Another proposal we have out forward out there where we would again invite the contributions of this institution is our proposal embodied in the combined establishment of an international commission on non proliferation and disarmament.

This area of work of course was something which lay near and dear to Hedley's heart if I look at the work he undertook in the British Foreign Office in the mid-sixties when he headed the office, I recall, of Arms Control and Disarmament in the FCO 65, 67 or thereabouts. I apologise Mrs Bull if I have got those dates slightly wrong but thereabouts.

And that 40 years later remains completely unfinished business. This is a complex and difficult area of work in strategic studies, arms control and disarmament and international relations.

The reason we have put forward the idea of an international commission is because we need to provide a public vehicle for engendering a genuine international debate among politicians and with specialists on how we actually breathe life back into the non proliferation and disarmament agenda.

If we look around the world today over the last decade this is very much a debate which has drifted into the sand. Yet we look around the world at the same time we continue to see the evidence of nuclear weapons proliferation. This is a challenge for us all.

It is a complex challenge, it is difficult, we fully are ceased of that, but that should not be an excuse for inertia. It should instead be an encouragement to action.

So this international commission which will be co-charred by the effervescent Gareth Evans, always like phosphorus on water our Gareth, will be up and out there engendering new friends and occasional frictions in the international community as we seek to push this agenda forward.

But it is a necessary agenda and I say about this what I just said about the debate on the Asia Pacific Community.

It is a far better thing for Australia and the world that we are intelligently debating these propositions about how to shape the world's future and our regions future and its institutional dimensions then simply sitting back and waiting for events to unfold.

That is not in my nature, it is not in the nature of this Government and is certainly not evidenced in our decision to establish an international commission which will be co-chaired by Gareth Evans. And also importantly supported in my most recent discussions in Tokyo with the Government of Japan.

Therefore to conclude my remarks where I began which is the future role of this Centre.

I can think of no better place from which the ideas that will shape our country's future in our engagement with the world could be developed from than this great Hedley Bull Centre.

You have remarkable opportunities here, the world literally lies at your feet. There is a great tradition of scholarship in this institution and you now have great facilities to support it.

Some years ago I was an undergraduate here, studying just over the road there at the faculty of Asian studies.
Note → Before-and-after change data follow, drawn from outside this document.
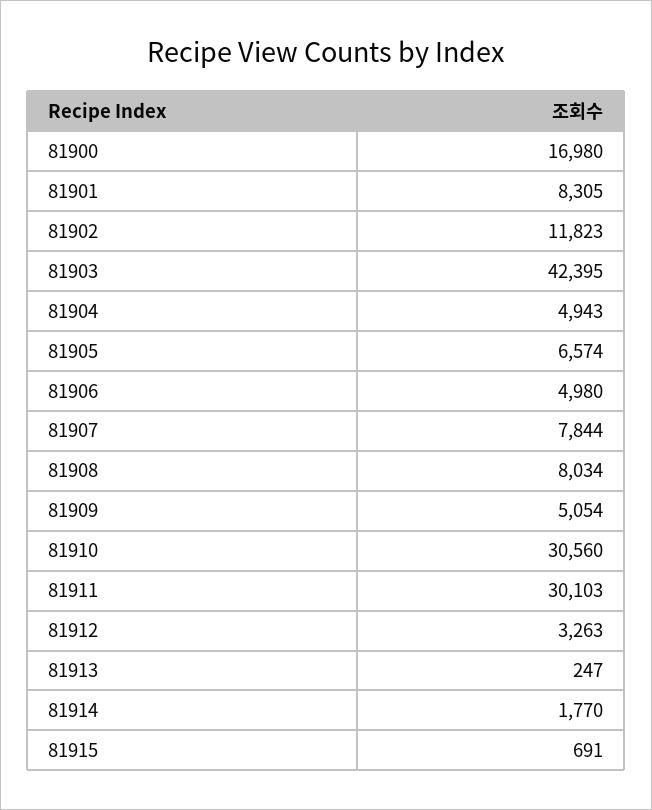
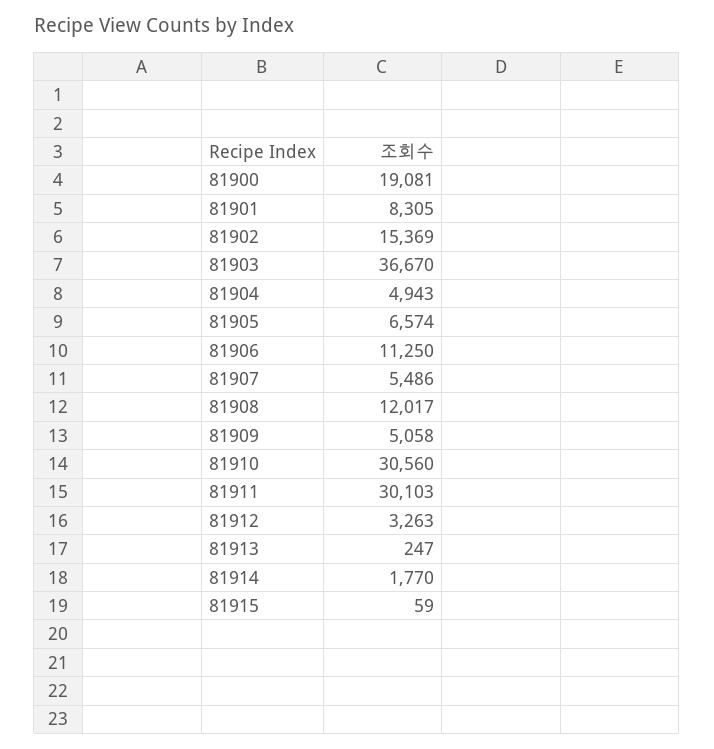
  {
-   "81900": 16980,
+   "81900": 19081,
    "81901": 8305,
-   "81902": 11823,
+   "81902": 15369,
-   "81903": 42395,
+   "81903": 36670,
    "81904": 4943,
    "81905": 6574,
-   "81906": 4980,
+   "81906": 11250,
-   "81907": 7844,
+   "81907": 5486,
-   "81908": 8034,
+   "81908": 12017,
-   "81909": 5054,
+   "81909": 5058,
    "81910": 30560,
    "81911": 30103,
    "81912": 3263,
    "81913": 247,
    "81914": 1770,
-   "81915": 691
+   "81915": 59
  }

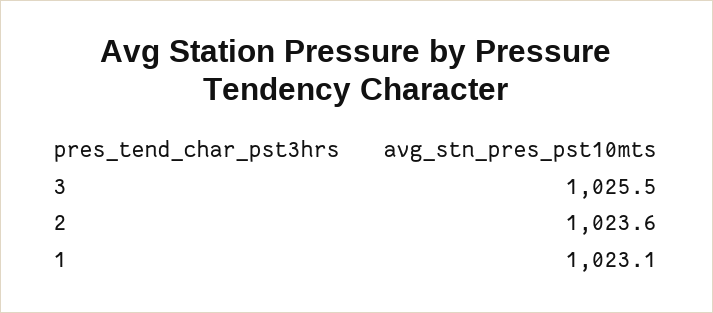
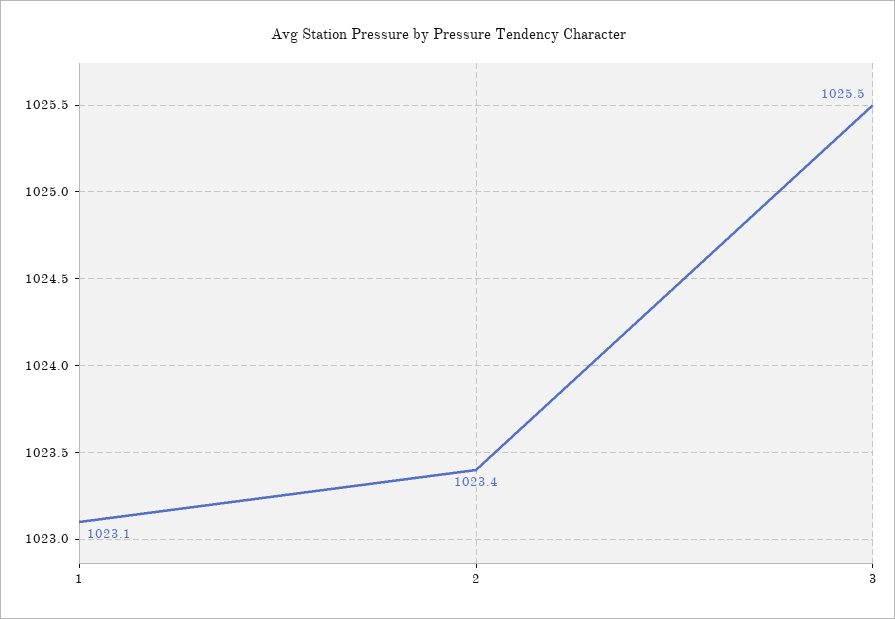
  {
    "3": 1025.5,
-   "2": 1023.6,
+   "2": 1023.4,
    "1": 1023.1
  }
And occasionally would lurch into the doors of the Coombs Building to speak with eminent scholars and that's how I would run into the likes of Des Ball and I'd run into the likes of Ross Babbage and others. And in fact spent some time studying part time here in the 1980's, in the Strategic and Defence Studies Centre before lurching off into Queensland and steadily working my way into the political sphere.

But this institution from my personal experience of it and these institutions which in part form the Hedley Bull Centre are great institutions. Those of you who are part of them should be proud of them. They have done great things in the past. I am confident that they will do great things in the future.

And with those remarks it gives me enormous pleasure to declare open this Hedley Bull Centre.